Jonathan loves talking politics, economics and philosophy. He carries unique perspectives on everything making him a rather odd mix of liberal-conservative with a streak of independent Austrian thought.
Published: January 11, 2022
Workers sit outside a construction site in 2021 in Beijing, China.
Workers sit outside a construction site in 2021 in Beijing, China. (Image: Kevin Frayer/Getty Images)

For the past few decades, China has been one of the fastest-growing economies in the world. Even after COVID-19 broke out, according to China’s own data, the country recorded some economic growth in 2020. 

But the communist regime has continued to tighten its lockdown policies to control COVID-19. Some experts have now raised concerns about the country’s growth potential.

In a recent report, economists at Nomura warned that lockdowns in China are causing disruptions to the economy. Since the country is a major global manufacturing hub, any disruption in its supply chain will affect production facilities across the world that depend on Chinese components.

The latest focus of Beijing’s COVID-19 lockdown policies is Xi’an, a city of 13 million people. It’s an important hub that produces auto parts and processors for smartphones, for example. In an interview with AP News, Shelly Jang of Fitch Ratings stated that if the lockdown in Xi’an extends, it could “negatively affect” NAND flash supply and worsen supply uncertainties.

“Samsung Electronics and Micron Technologies Ltd. say their factories in Xi’an are affected but they are trying to minimize disruptions by drawing on global production networks. Micron said some deliveries might be delayed… Those factories make DRAM and NAND memory chips used in smartphones, personal computers, and services… Xi’an accounts for 42% of Samsung’s NAND production and 15% of global supply… Samsung makes about one-third of such chips,” according to the media outlet.

Eurasia Group, an American consultancy firm, sees Beijing’s strict adherence to a zero-COVID policy as a top political risk for the year, potentially causing problems for other nations. The group predicts Xi Jinping’s policies to fail against the new Omicron variant, which will lead to bigger outbreaks, wider and tighter lockdowns, greater economic disruptions, and even more state intervention. This will also cause significant disruptions to the global supply chain.
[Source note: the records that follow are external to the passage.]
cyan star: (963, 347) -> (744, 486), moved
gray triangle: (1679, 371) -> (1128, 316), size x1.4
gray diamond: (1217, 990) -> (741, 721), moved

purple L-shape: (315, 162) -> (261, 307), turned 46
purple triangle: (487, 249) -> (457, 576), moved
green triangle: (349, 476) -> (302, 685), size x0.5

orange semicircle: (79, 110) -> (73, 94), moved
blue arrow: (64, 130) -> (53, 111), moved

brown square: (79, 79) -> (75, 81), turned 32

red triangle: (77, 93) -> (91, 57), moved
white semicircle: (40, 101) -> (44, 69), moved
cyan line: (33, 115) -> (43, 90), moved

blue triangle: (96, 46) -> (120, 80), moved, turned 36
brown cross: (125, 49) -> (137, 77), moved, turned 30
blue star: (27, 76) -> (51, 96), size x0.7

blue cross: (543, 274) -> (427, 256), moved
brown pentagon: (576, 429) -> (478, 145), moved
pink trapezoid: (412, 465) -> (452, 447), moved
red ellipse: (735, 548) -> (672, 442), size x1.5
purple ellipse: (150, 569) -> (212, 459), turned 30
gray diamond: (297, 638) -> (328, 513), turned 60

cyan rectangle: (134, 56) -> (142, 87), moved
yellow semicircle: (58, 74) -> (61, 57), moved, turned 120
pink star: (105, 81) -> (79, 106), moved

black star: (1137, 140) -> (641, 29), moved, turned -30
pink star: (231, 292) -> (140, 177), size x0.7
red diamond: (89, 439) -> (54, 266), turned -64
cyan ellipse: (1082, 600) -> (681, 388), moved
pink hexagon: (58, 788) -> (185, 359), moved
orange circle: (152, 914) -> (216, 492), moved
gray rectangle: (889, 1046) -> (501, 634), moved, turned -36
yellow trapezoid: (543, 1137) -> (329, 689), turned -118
“China is in the most difficult situation because of a zero-COVID policy that looked incredibly successful in 2020, but now has become a fight against a much more transmissible variant with broader lockdowns and vaccines with limited effectiveness,” Eurasia Group president Ian Bremmer and Chairman Cliff Kupchan stated. Xi’s “personal attachment” to the zero-COVID policy and its initial success will make it “impossible to change course,” they warned.

The spread of Omicron and the crisis in the property sector will suppress the Chinese economy this year. The World Bank recently cut down its growth predictions for China in 2022, reducing it from 5.4 to 5.1 percent. If China only grows at 5.1 percent, it will be its second-slowest growth rate since 1990. The country only grew 2.2 percent in 2020.

The World Bank points out that China’s typical way of boosting the economy through real estate and infrastructure growth has “run its course.” In order to grow better in the medium-term, Beijing has to “rebalance its economy.” It must permit the private sector to have a bigger role and turn society into services and consumption-based economy. 

“Addressing distortions in factor markets and further opening up of the protected services sector would not only support the shift to more private sector-led growth but also encourage rebalancing towards higher value services jobs,” Ibrahim Chowdhury, the World Bank’s lead economist for China, said in a statement.

Some experts predict China’s Q4 2021 GDP growth rate to be at just 3 percent. China’s Q3 growth was registered at 4.9 percent.